En esta oportunidad, la reforma, aprobada en esta Administración 2018-2022 del Poder Legislativo, pretende disminuir la pena, incluso por debajo del monto mínimo previsto, a aquella mujer sentenciada que se encuentre en estado de vulnerabilidad por pobreza, por tener bajo su responsabilidad el cuido y la manutención de familiares dependientes, por discapacidad o por ser víctima de violencia de género, cuando ese estado haya influido en la comisión del hecho punible por el que se le juzgó; así se fija en el inciso g) del artículo 71 y el artículo 72 publicado recientemente.

Entiendo el espíritu del legislador, de esa reforma de Ley, que a mi criterio lo que busca es proteger a toda mujer que por su estado de vulnerabilidad haya tenido que incurrir en un hecho delictivo o que un tercero aprovechándose de eso, la haga incurrir en un delito, podría ser ello un indicador más de seguir trabajando por erradicar todo acto de violencia y discriminación contra las mujeres, aspecto válido en la sociedad e indiscutible.

Sin embargo, como abogado hay algo que me preocupa y es que esas mujeres se conviertan en el blanco "fácil" de las personas dedicadas a delinquir, sea desde el crimen organizado o común; pues para nadie es un secreto que estas estructuras analizan todas las aristas y una de ellas es la posible sanción en caso de ser descubierto cometiendo el delito y así, ofrecer "negocio" a sus integrantes, por lo que si a las mujeres en estado de vulnerabilidad se le podría atenuar (disminuir) la pena si son descubiertas, podrían ser ellas a las que busquen para cometer los hechos ilícitos pues la sanción podría ser insignificante sin afectación para la estructura delictiva.

En hora buena que se garantiza la protección de la mujer en todo el sentido de la palabra; sin embargo, el operador del Derecho debe ver este tema con cautela, vaya a ser que se termine favoreciendo a quien delinque y que lamentablemente la mujer siga siendo una víctima más y que en lugar de resguardar a las mujeres en estado de vulnerabilidad, las estemos haciendo más propensas a ser "utilizadas" en la comisión de hechos delictivos.
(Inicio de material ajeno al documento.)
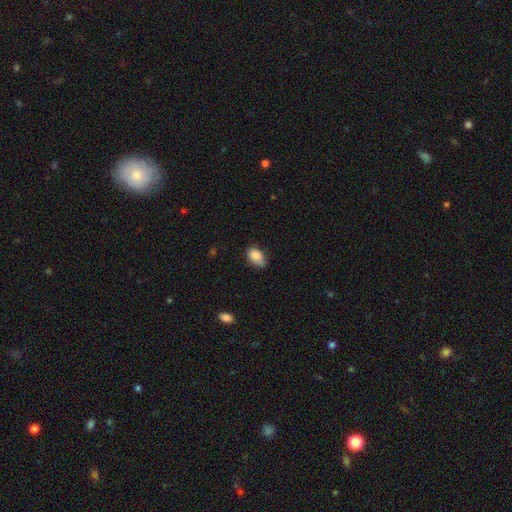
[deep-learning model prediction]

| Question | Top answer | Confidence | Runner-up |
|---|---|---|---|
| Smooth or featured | smooth | 83% | featured or disk (9%) |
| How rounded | in between | 78% | round (21%) |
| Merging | none | 54% | minor disturbance (35%) |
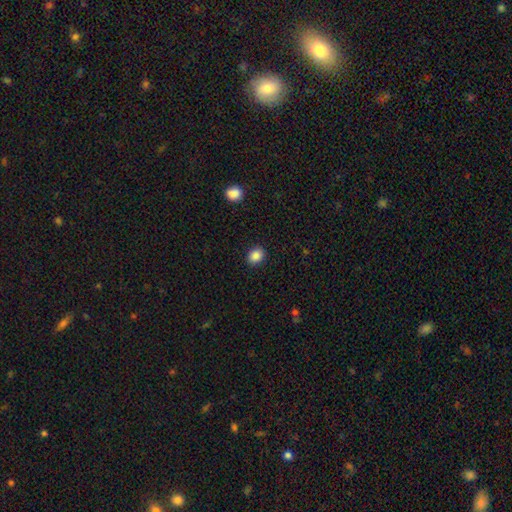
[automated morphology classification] This is clearly a smooth galaxy (88%). How rounded: possibly in between (51%). Merging: clearly none (90%).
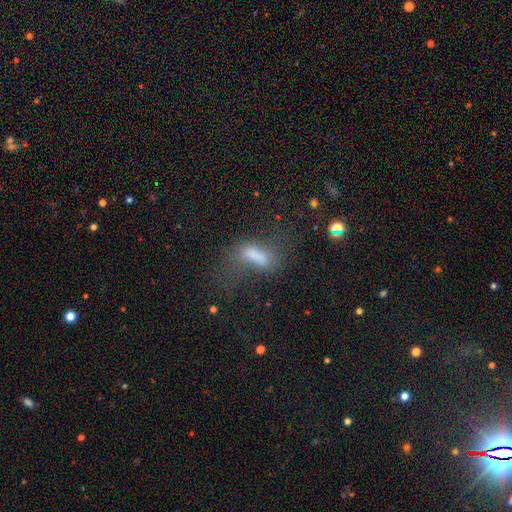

Estoy seguro que ese no es el espíritu de la norma y confío de que actuemos como vigilantes de la aplicación correcta en beneficio de una mejor calidad de vida y de un espacio seguro para los costarricenses.
En Costa Rica, en el año 2018, por parte del Ministerio de Seguridad Pública, hubo 119.910 aprehensiones, de esas, 8.093 correspondió a mujeres aprehendidas y 111.817 a hombres; donde las principales causas de la aprehensión fue tenencia y consumo de drogas, violencia doméstica y delitos contra la propiedad. Estas cifras evidencian que, aunque en menor medida que los hombres, hay también mujeres dedicadas a infringir normativa vigente y que podría eventualmente incrementarse si el cabecilla delincuencial se vale de la normativa para atraer mujeres que no resulten condenadas o resulten con sanciones muy bajas.

Y es que en nuestro Código Penal vigente también se atenúa (disminuye) la sanción a ciertos autores de delitos o en ciertas circunstancias como el citado anteriormente, por ejemplo, a quien haya dado muerte a una persona hallándose el agente en estado de emoción violenta y que las circunstancias hicieren excusable; o en caso de que una lesión fuere causada por una persona encontrándose en un estado de emoción violenta que las circunstancias hicieren excusable también; en el caso de que la madre que abandonare un recién nacido de no más de tres días lo haga para ocultar su deshonra o por ejemplo en el caso del hurto que será atenuada la pena para quien se apodere de alimentos u objetos de escaso valor para proveer a una necesidad propia o de un familiar.

Con la reforma ya aprobada, el juez debe observar esos aspectos a la hora de fijar las penas y debe imponerse de acuerdo con los límites señalados para cada delito, atendiendo a la gravedad del hecho y a la personalidad del partícipe y en este caso, considerando la vulnerabilidad de la mujer; pese a ello, es esencial que se considere cada caso, para que la mujer no termine siendo una víctima más del crimen organizado o de la delincuencia común y en lugar de protegerle, se le esté dejando en absoluta vulnerabilidad en el ojo de la delincuencia.